» Assigned task: Copy out the stretch of the vaccine passage from "And shipping companies" through "practice social distancing.", substituting "cold-storage hubs" for "freezer farms".

» Supplied text:
▶

And shipping companies are already preparing: “A lot of the carriers, like FedEx, like UPS, like DHL, they’ve been building these freezer farms in anticipation of having to ship larger quantities of COVID-19 vaccines at very cold temperatures,” Shih said.

The bigger problem, Shih said, will be managing our expectations. The pandemic won’t end once you get your shot: “I really worry about this, people not understanding — ‘I got that shot, I should be good, right? I can go back out to dinner. I can get my hair cut. You know, I can go to the gym.’ Not so fast. Certainly until we get broader immunization, people are still gonna have to wear masks. And they’re still gonna have to practice social distancing.

“I don’t think the American public is ready for that yet,” he said.

“I was probably, with a lot of the country, thinking, ‘This is the beginning of the end of the pandemic,’” Pogue asked.

◀

» Data extract:
▶

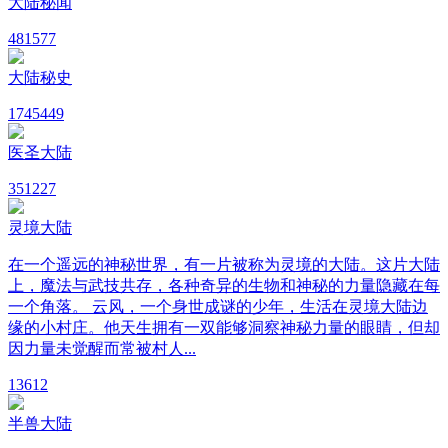
大陆秘闻
48
1577
大陆秘史
174
5449
医圣大陆
35
1227
灵境大陆
在一个遥远的神秘世界，有一片被称为灵境的大陆。这片大陆
上，魔法与武技共存，各种奇异的生物和神秘的力量隐藏在每
一个角落。 云风，一个身世成谜的少年，生活在灵境大陆边
缘的小村庄。他天生拥有一双能够洞察神秘力量的眼睛，但却
因力量未觉醒而常被村人...
13
612
半兽大陆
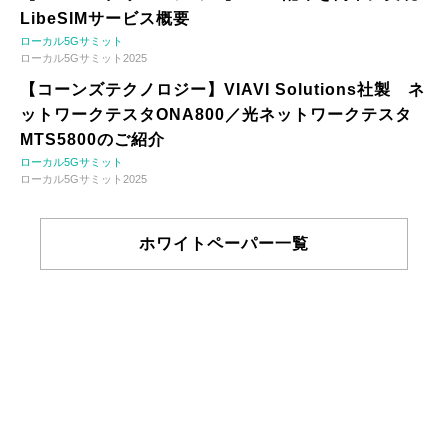
LibeSIMサービス概要
ローカル5Gサミット
ローカル5Gサミット2025
【コーンズテクノロジー】VIAVI Solutions社製 ネ
ットワークテスタONA800／光ネットワークテスタ
MTS5800のご紹介
ローカル5Gサミット
ローカル5Gサミット2025
ホワイトペーパー一覧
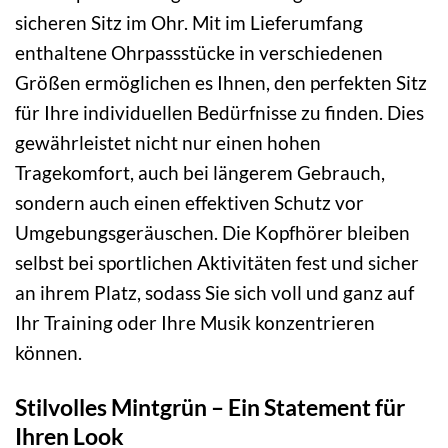
sicheren Sitz im Ohr. Mit im Lieferumfang
enthaltene Ohrpassstücke in verschiedenen
Größen ermöglichen es Ihnen, den perfekten Sitz
für Ihre individuellen Bedürfnisse zu finden. Dies
gewährleistet nicht nur einen hohen
Tragekomfort, auch bei längerem Gebrauch,
sondern auch einen effektiven Schutz vor
Umgebungsgeräuschen. Die Kopfhörer bleiben
selbst bei sportlichen Aktivitäten fest und sicher
an ihrem Platz, sodass Sie sich voll und ganz auf
Ihr Training oder Ihre Musik konzentrieren
können.
Stilvolles Mintgrün – Ein Statement für
Ihren Look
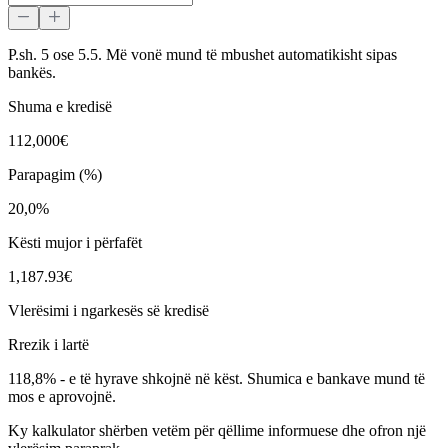
P.sh. 5 ose 5.5. Më vonë mund të mbushet automatikisht sipas
bankës.
Shuma e kredisë
112,000€
Parapagim (%)
20,0%
Kësti mujor i përfafët
1,187.93€
Vlerësimi i ngarkesës së kredisë
Rrezik i lartë
118,8%
-
e të hyrave shkojnë në këst. Shumica e bankave mund të
mos e aprovojnë.
Ky kalkulator shërben vetëm për qëllime informuese dhe ofron një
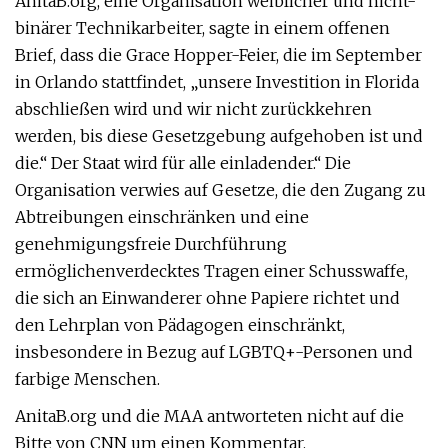
AnitaB.org, eine Organisation weiblicher und nicht-
binärer Technikarbeiter, sagte in einem offenen
Brief, dass die Grace Hopper-Feier, die im September
in Orlando stattfindet, „unsere Investition in Florida
abschließen wird und wir nicht zurückkehren
werden, bis diese Gesetzgebung aufgehoben ist und
die.“ Der Staat wird für alle einladender.“ Die
Organisation verwies auf Gesetze, die den Zugang zu
Abtreibungen einschränken und eine
genehmigungsfreie Durchführung
ermöglichen
verdecktes Tragen einer Schusswaffe,
die sich an Einwanderer ohne Papiere richtet und
den Lehrplan von Pädagogen einschränkt,
insbesondere in Bezug auf LGBTQ+-Personen und
farbige Menschen.
AnitaB.org und die MAA antworteten nicht auf die
Bitte von CNN um einen Kommentar.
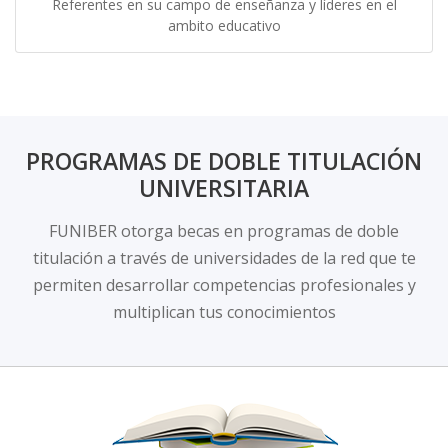
Referentes en su campo de enseñanza y líderes en el
ambito educativo
PROGRAMAS DE DOBLE TITULACIÓN
UNIVERSITARIA
FUNIBER otorga becas en programas de doble
titulación a través de universidades de la red que te
permiten desarrollar competencias profesionales y
multiplican tus conocimientos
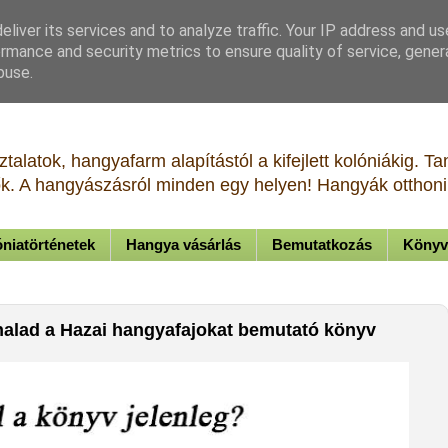
liver its services and to analyze traffic. Your IP address and u
rmance and security metrics to ensure quality of service, gene
buse.
talatok, hangyafarm alapítástól a kifejlett kolóniákig. 
tők. A hangyászásról minden egy helyen! Hangyák otthoni 
niatörténetek
Hangya vásárlás
Bemutatkozás
Könyv
 halad a Hazai hangyafajokat bemutató könyv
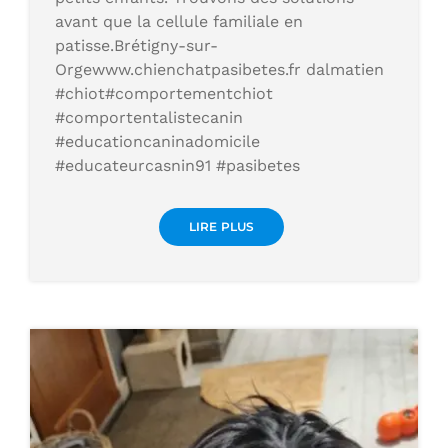
avant que la cellule familiale en
patisse.Brétigny-sur-
Orgewww.chienchatpasibetes.fr dalmatien
#chiot#comportementchiot
#comportentalistecanin
#educationcaninadomicile
#educateurcasnin91 #pasibetes
LIRE PLUS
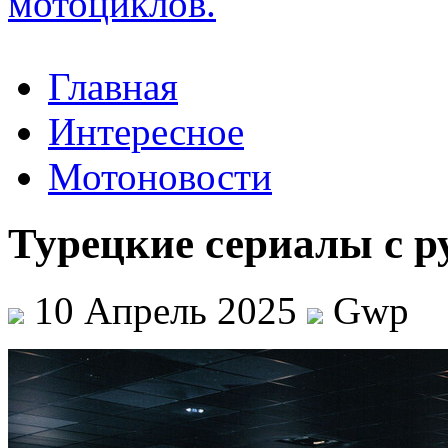
Главная
Интересное
Мотоновости
Турецкие сериалы с р
10 Апрель 2025
Gwp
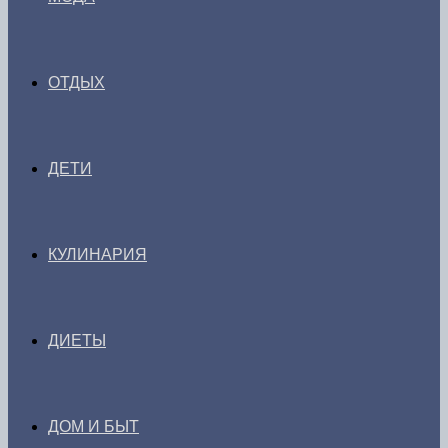
ОТДЫХ
ДЕТИ
КУЛИНАРИЯ
ДИЕТЫ
ДОМ И БЫТ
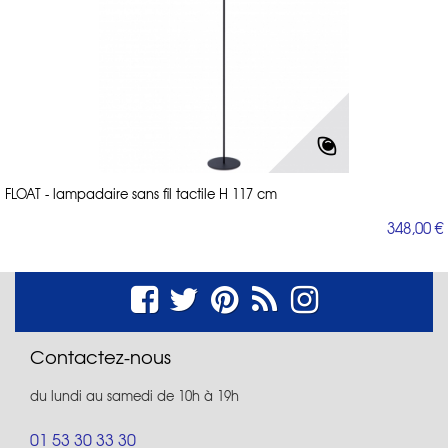
FLOAT - lampadaire sans fil tactile H 117 cm
348,00 €
Contactez-nous
du lundi au samedi de 10h à 19h
01 53 30 33 30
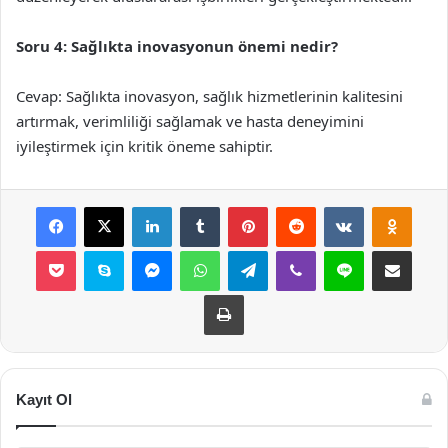
Soru 4: Sağlıkta inovasyonun önemi nedir?
Cevap: Sağlıkta inovasyon, sağlık hizmetlerinin kalitesini
artırmak, verimliliği sağlamak ve hasta deneyimini
iyileştirmek için kritik öneme sahiptir.
Facebook
X
LinkedIn
Tumblr
Pinterest
Reddit
VKontakte
Odnok
Pocket
Skype
Messenger
WhatsApp
Telegram
Viber
Line
E-Posta ile payla
Yazdır
Kayıt Ol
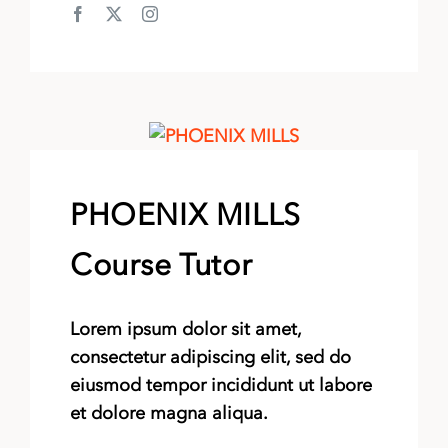
PHOENIX MILLS
Course Tutor
Lorem ipsum dolor sit amet,
consectetur adipiscing elit, sed do
eiusmod tempor incididunt ut labore
et dolore magna aliqua.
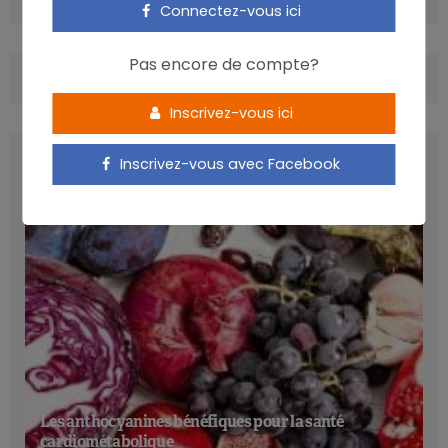
Connectez-vous ici
Pas encore de compte?
COMMENTS
(0)
Inscrivez-vous ici
LATEST POSTS
Inscrivez-vous avec Facebook
Les anthocyanines bénéfiques pour la santé
cardiométabolique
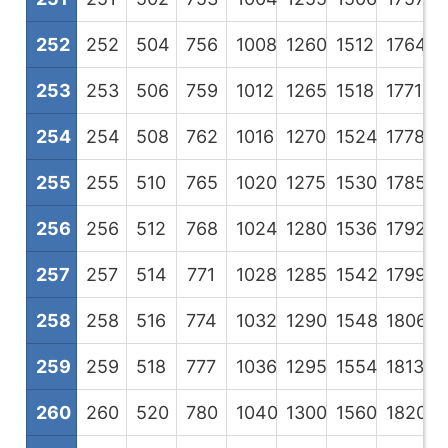
252
252
504
756
1008
1260
1512
1764
2
253
253
506
759
1012
1265
1518
1771
2
254
254
508
762
1016
1270
1524
1778
2
255
255
510
765
1020
1275
1530
1785
2
256
256
512
768
1024
1280
1536
1792
2
257
257
514
771
1028
1285
1542
1799
2
258
258
516
774
1032
1290
1548
1806
2
259
259
518
777
1036
1295
1554
1813
2
260
260
520
780
1040
1300
1560
1820
2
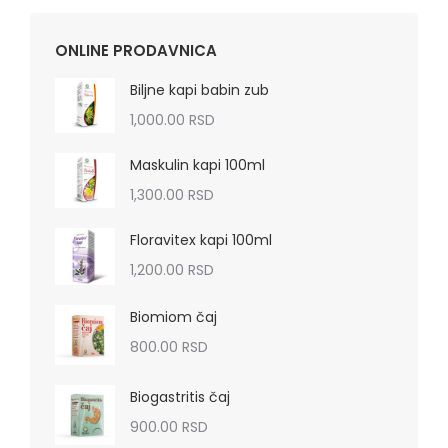
ONLINE PRODAVNICA
Biljne kapi babin zub
1,000.00
RSD
Maskulin kapi 100ml
1,300.00
RSD
Floravitex kapi 100ml
1,200.00
RSD
Biomiom čaj
800.00
RSD
Biogastritis čaj
900.00
RSD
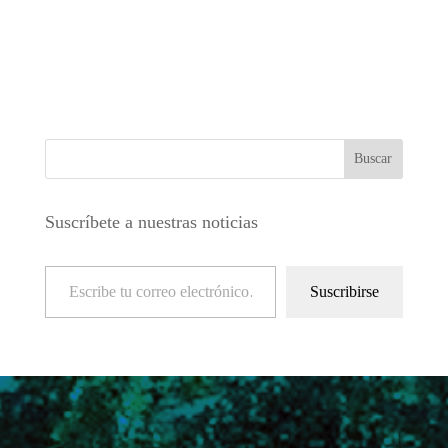
Suscríbete a nuestras noticias
Escribe tu correo electrónico…
Suscribirse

◀

» Output for this task:
And shipping companies are already preparing: “A lot of the carriers, like FedEx, like UPS, like DHL, they’ve been building these cold-storage hubs in anticipation of having to ship larger quantities of COVID-19 vaccines at very cold temperatures,” Shih said.

The bigger problem, Shih said, will be managing our expectations. The pandemic won’t end once you get your shot: “I really worry about this, people not understanding — ‘I got that shot, I should be good, right? I can go back out to dinner. I can get my hair cut. You know, I can go to the gym.’ Not so fast. Certainly until we get broader immunization, people are still gonna have to wear masks. And they’re still gonna have to practice social distancing.